Segment Start: Data supplied
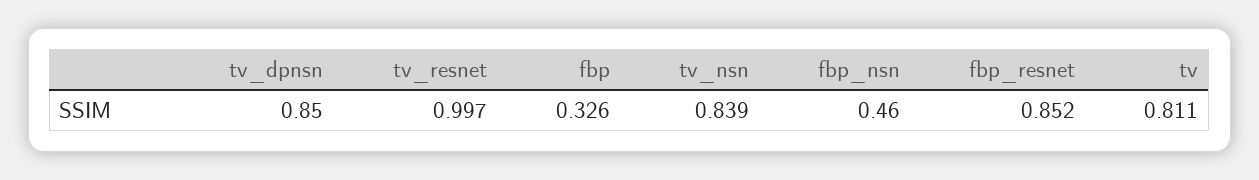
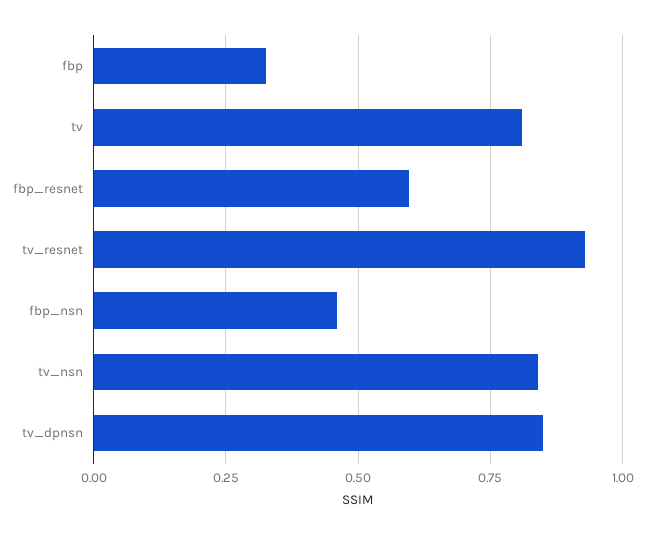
  {
    "tv_dpnsn": 0.85,
-   "tv_resnet": 0.997,
+   "tv_resnet": 0.925,
    "fbp": 0.326,
    "tv_nsn": 0.839,
    "fbp_nsn": 0.46,
-   "fbp_resnet": 0.852,
+   "fbp_resnet": 0.6,
    "tv": 0.811
  }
Segment End: Data supplied
Line by line, output the material above exactly, passing over the pictures.

  {
    "tv_dpnsn": 0.85,
-   "tv_resnet": 0.997,
+   "tv_resnet": 0.925,
    "fbp": 0.326,
    "tv_nsn": 0.839,
    "fbp_nsn": 0.46,
-   "fbp_resnet": 0.852,
+   "fbp_resnet": 0.6,
    "tv": 0.811
  }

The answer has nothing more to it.